Considering all of this, it’s not really a surprise a new MMO like The Elder Scrolls Online has had such an appalling release. They’re following the same ill-advised route that has been going for years; get people to pre-order the game at full price for access to a beta test, then let the community roil it out between themselves and see what happens. That the game was released is as big a shock to me as anyone; the game, in latter stages, is almost unplayable. The feedback system is appalling, the staff unable to communicate at a base level, no in-game GM support and the worst “official” e-mails, littered with spelling mistakes! The sad reality though is that this is the typical result for a game without the proper baking in the QA oven; players pay their money, feel cheated and then the subscriber drop-off after the first month is practically vertical.

And it must be said; I am NOT a Q.A. department. These days, in my dwindling years, I would much rather settle down and play an older, functional game than beta-test something new and shiny. But then, YOU are not a Q.A. department either; you shouldn’t be expected to pay money for the privilege of spending your spare time constantly reporting bugs every ten minutes. We are not a Q.A. department; we are neither obligated to be, nor are many trained or disciplined enough to perform such an important task in a games early life. The term “beta test” has become something of a misnomer; they are treated more and more as public preview events, the kind of event that hooks people in, hoping they’ll stick around and buy your product and then subscribe for a year or two (and depending on the length of the beta test, it can be that people get bored of the game before you even release it!).

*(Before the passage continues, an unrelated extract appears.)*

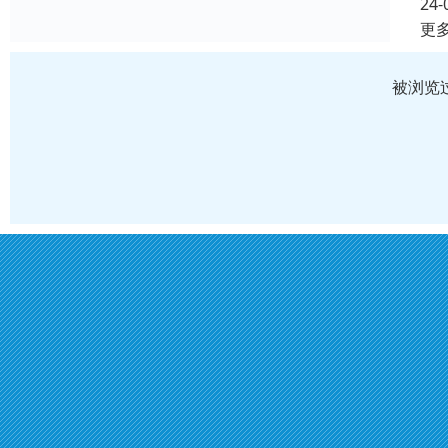
24-
更
被浏览过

Not all beta tests are bad (and not all of them cost money either). But the point remains that you can’t substitute the experience, expertise and polished reporting of a solid, professional Q.A. team by just having tons of normal people pile in and do it instead. The end result for years has seen otherwise promising titles buried faster than a dead zombie; games which could have or should have been so much better, so much more interesting – instead consigned to the digital scrapheap. It’s hilarious to think we’re in a situation where the Capitalist dream of having people to pay the company to do work is realised; and yet, also ends up contributing largely to the products own downfall.

Most of us would be happy simply paying for a working product; if that means a few months extra as it is hauled through a thorough Q.A. scrubbing, then that’s fine with me. What’s a few months versus the disappointment of a game which doesn’t work properly on release? We’re nothing more than a corner, cut. And when you cut corners, you always find things start looking a little shaky. The industry thinks it’s saving money doing this, but in the end, fixing it live costs so much more. Moreso for an MMO which relies somewhat on subscription fees to make money too. And the reputational damage can be significant; ask the likes of BioWare how it feels to go from industry darlings to industry jokes…

I don’t mind early access; but I am not a Q.A. department.